Archaeologists on top of Dunnicaer sea stack near Dunnottar Castle
Archaeologists on top of Dunnicaer sea stack near Dunnottar Castle

Archaeologists believe they have uncovered a Pictish fort off the coast of Aberdeenshire.

The team are excavating a remote sea stack near Stonehaven – and believe their discovery could have been a “precursor” to Dunnottar Castle.

The castle is about a quarter of a mile north of the Dunnicaer sea stack.

It is the first time anyone has investigated the site since the 19th century, when a group of young gold diggers found some Pictish stones.

Archaeologists on top of Dunnicaer sea stack near Dunnottar Castle
Archaeologists on top of Dunnicaer sea stack near Dunnottar Castle

Last night Gordon Noble, senior lecturer in archaeology at Aberdeen University, said he was delighted his team had found more clues pointing to the Picts.

“In the 1830s, a bunch of local youths from Stonehaven came up the sea stack, at great risk to themselves, after a local gold digger told them he had dreamt there was gold at the top of it,” he said.

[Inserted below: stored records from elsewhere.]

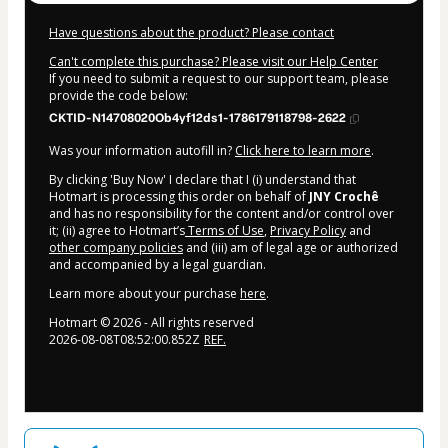
Have questions about the product? Please contact
Can't complete this purchase? Please visit our Help Center
If you need to submit a request to our support team, please
provide the code below:
CKTID-N14708020Ob4yf12ds1-1786179118798-2622
Was your information autofill in?
Click here to learn more
.
By clicking 'Buy Now' I declare that I (i) understand that
Hotmart is processing this order on behalf of
JNY Crochê
and has no responsibility for the content and/or control over
it; (ii) agree to Hotmart’s
Terms of Use
,
Privacy Policy
and
other company policies
and (iii) am of legal age or authorized
and accompanied by a legal guardian.
Learn more about your purchase
here
.
Hotmart ©
2026
- All rights reserved
2026-08-08T08:52:00.852Z
REF.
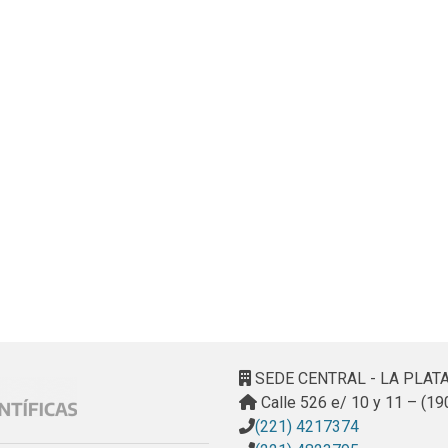
SEDE CENTRAL - LA PLAT
Calle 526 e/ 10 y 11 – (19
(221) 4217374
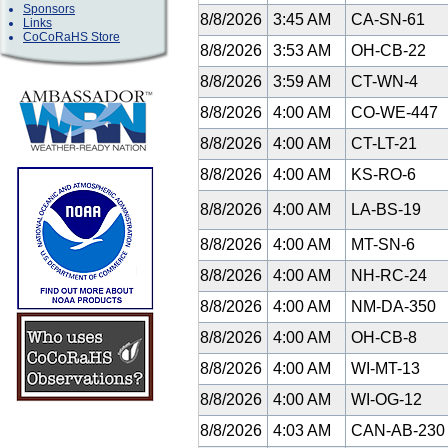
Sponsors
8/8/2026
3:45 AM
CA-SN-61
Links
CoCoRaHS Store
8/8/2026
3:53 AM
OH-CB-22
8/8/2026
3:59 AM
CT-WN-4
8/8/2026
4:00 AM
CO-WE-447
8/8/2026
4:00 AM
CT-LT-21
8/8/2026
4:00 AM
KS-RO-6
8/8/2026
4:00 AM
LA-BS-19
8/8/2026
4:00 AM
MT-SN-6
8/8/2026
4:00 AM
NH-RC-24
8/8/2026
4:00 AM
NM-DA-350
8/8/2026
4:00 AM
OH-CB-8
8/8/2026
4:00 AM
WI-MT-13
8/8/2026
4:00 AM
WI-OG-12
8/8/2026
4:03 AM
CAN-AB-23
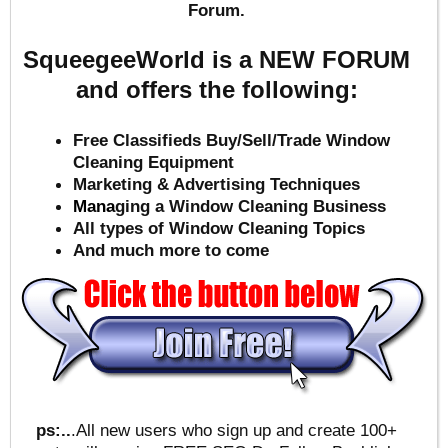
Forum.
SqueegeeWorld is a NEW FORUM
and offers the following:
Free Classifieds Buy/Sell/Trade Window
Cleaning Equipment
Marketing & Advertising Techniques
Mana
ging a Window Cleaning Business
All types of Window Cleaning Topics
And much more to come
ps:..
.All new users who sign up and create 100+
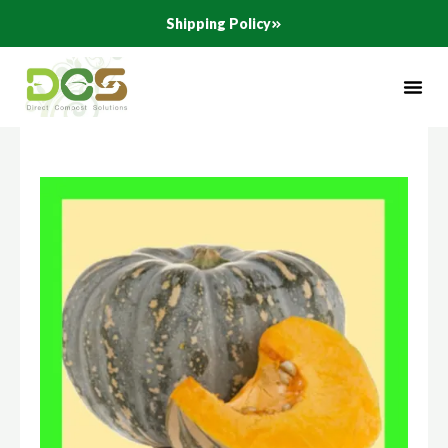
Skip
Shipping Policy
to
content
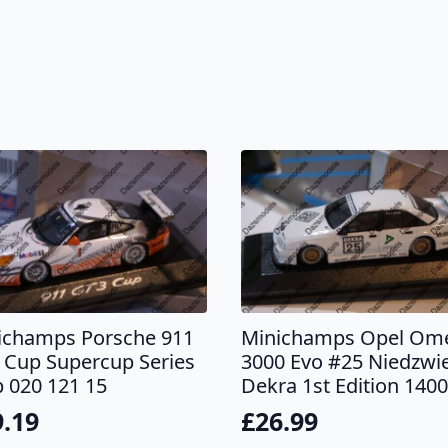
ichamps Porsche 911
Minichamps Opel Om
 Cup Supercup Series
3000 Evo #25 Niedzwi
 020 121 15
Dekra 1st Edition 140
9.19
£
26.99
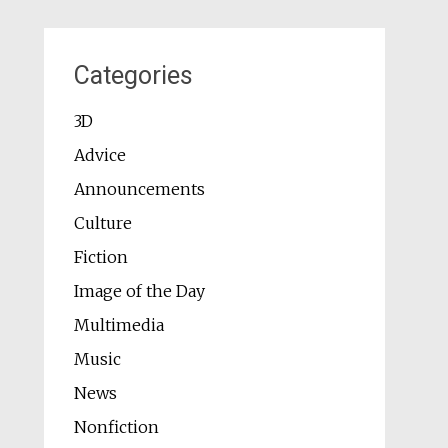
Categories
3D
Advice
Announcements
Culture
Fiction
Image of the Day
Multimedia
Music
News
Nonfiction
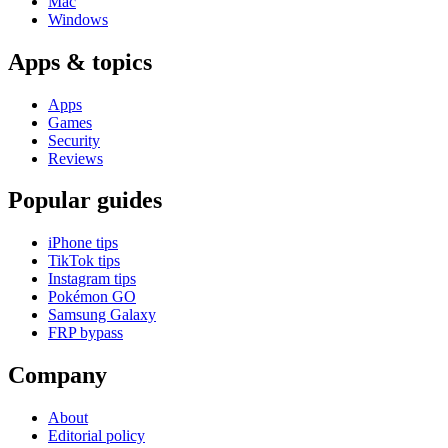
Mac
Windows
Apps & topics
Apps
Games
Security
Reviews
Popular guides
iPhone tips
TikTok tips
Instagram tips
Pokémon GO
Samsung Galaxy
FRP bypass
Company
About
Editorial policy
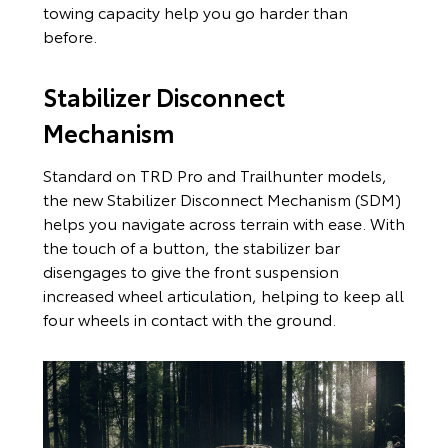
towing capacity help you go harder than
before.
Stabilizer Disconnect
Mechanism
Standard on TRD Pro and Trailhunter models,
the new Stabilizer Disconnect Mechanism (SDM)
helps you navigate across terrain with ease. With
the touch of a button, the stabilizer bar
disengages to give the front suspension
increased wheel articulation, helping to keep all
four wheels in contact with the ground.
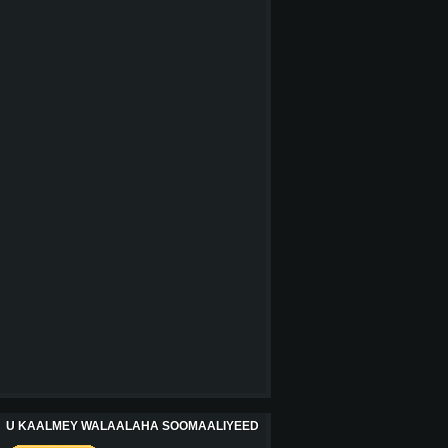
U KAALMEY WALAALAHA SOOMAALIYEED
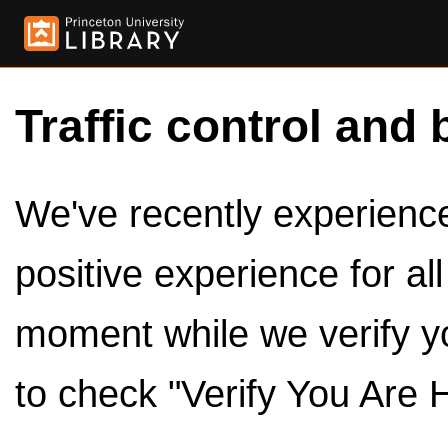
Traffic control and 
We've recently experienced
positive experience for al
moment while we verify y
to check "Verify You Are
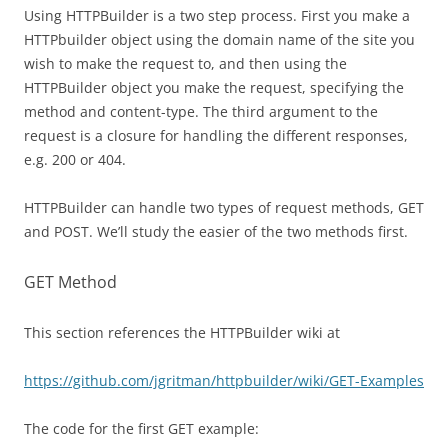
Using HTTPBuilder is a two step process. First you make a
HTTPbuilder object using the domain name of the site you
wish to make the request to, and then using the
HTTPBuilder object you make the request, specifying the
method and content-type. The third argument to the
request is a closure for handling the different responses,
e.g. 200 or 404.
HTTPBuilder can handle two types of request methods, GET
and POST. We’ll study the easier of the two methods first.
GET Method
This section references the HTTPBuilder wiki at
https://github.com/jgritman/httpbuilder/wiki/GET-Examples
The code for the first GET example:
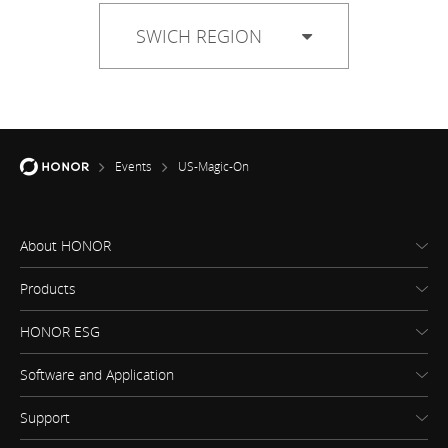
SWICH REGION
Events
US-Magic-On
About HONOR
Products
HONOR ESG
Software and Application
Support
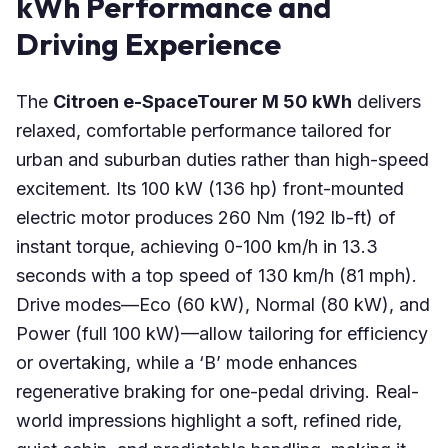
kWh Performance and
Driving Experience
The
Citroen e-SpaceTourer M 50 kWh
delivers
relaxed, comfortable performance tailored for
urban and suburban duties rather than high-speed
excitement. Its 100 kW (136 hp) front-mounted
electric motor produces 260 Nm (192 lb-ft) of
instant torque, achieving 0-100 km/h in 13.3
seconds with a top speed of 130 km/h (81 mph).
Drive modes—Eco (60 kW), Normal (80 kW), and
Power (full 100 kW)—allow tailoring for efficiency
or overtaking, while a ‘B’ mode enhances
regenerative braking for one-pedal driving. Real-
world impressions highlight a soft, refined ride,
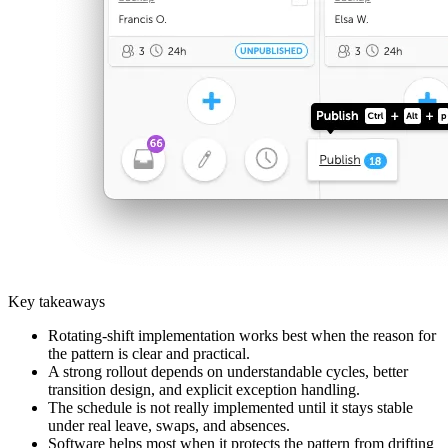
Key takeaways
Rotating-shift implementation works best when the reason for
the pattern is clear and practical.
A strong rollout depends on understandable cycles, better
transition design, and explicit exception handling.
The schedule is not really implemented until it stays stable
under real leave, swaps, and absences.
Software helps most when it protects the pattern from drifting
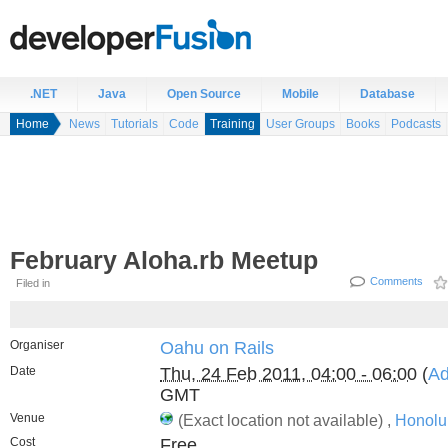
.NET
Java
Open Source
Mobile
Database
Home
News
Tutorials
Code
Training
User Groups
Books
Podcasts
February Aloha.rb Meetup
Comments
Filed in
Organiser
Oahu on Rails
Date
Thu, 24 Feb 2011, 04:00 - 06:00
(
Ad
GMT
Venue
(Exact location not available) ,
Honolu
Cost
Free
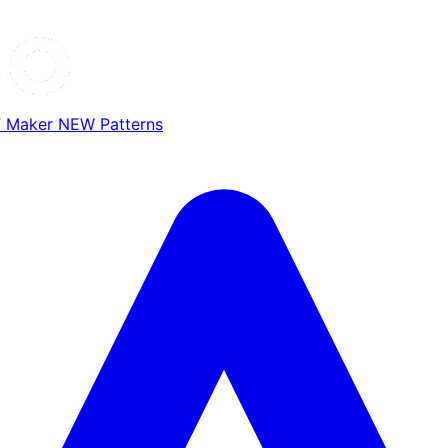
T Maker
NEW
Patterns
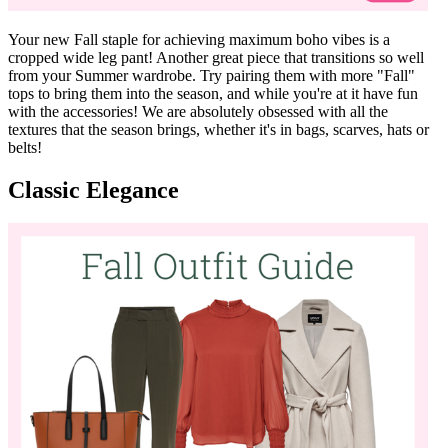
Your new Fall staple for achieving maximum boho vibes is a
cropped wide leg pant! Another great piece that transitions so well
from your Summer wardrobe. Try pairing them with more "Fall"
tops to bring them into the season, and while you're at it have fun
with the accessories! We are absolutely obsessed with all the
textures that the season brings, whether it's in bags, scarves, hats or
belts!
Classic Elegance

“They started digging looking for this gold. They didn’t find it, unluckily for them, but they found a low stone wall on the sea stack.

“Now we’ve refound the stone wall, and it looks like part of a small fort.”

The team of six archaeologists has also found remains of a house, a hearth and ramparts.

Mr Noble added: “It shows that people, for at least part of the year, were living on the sea stack which is quite remarkable.

“There were quite a lot of forts on the coastline and in Moray, control of the sea seems to be a big part of power to the Picts.

“It’s very interesting.

“Was this a precursor to Dunnottar Castle, or a one series of Pictish forts along this coastline?”

Mr Noble said the sea stack was the most “inaccessible” site he had worked on, and that there were signs the 65ft by 39ft stone had eroded over the years.

The team have accessed the site with the help of professional climber Duncan Paterson.

Mr Paterson, of North East Mountaineering, said: “This is the first time I’ve worked with archaeologists specifically.

“I don’t think any of them have much experience of this kind of terrain, so it’s been a big challenge. Beating the tide was also a challenge, and then I set up a tension rope – some would call it a zip wire – to get them across the water and then they were roped up to climb the stack.”

Carbon samples have been taken from the discoveries, and will be analysed to determine if they are from the Pictish era. The team may then return later in the summer or next year for further excavations.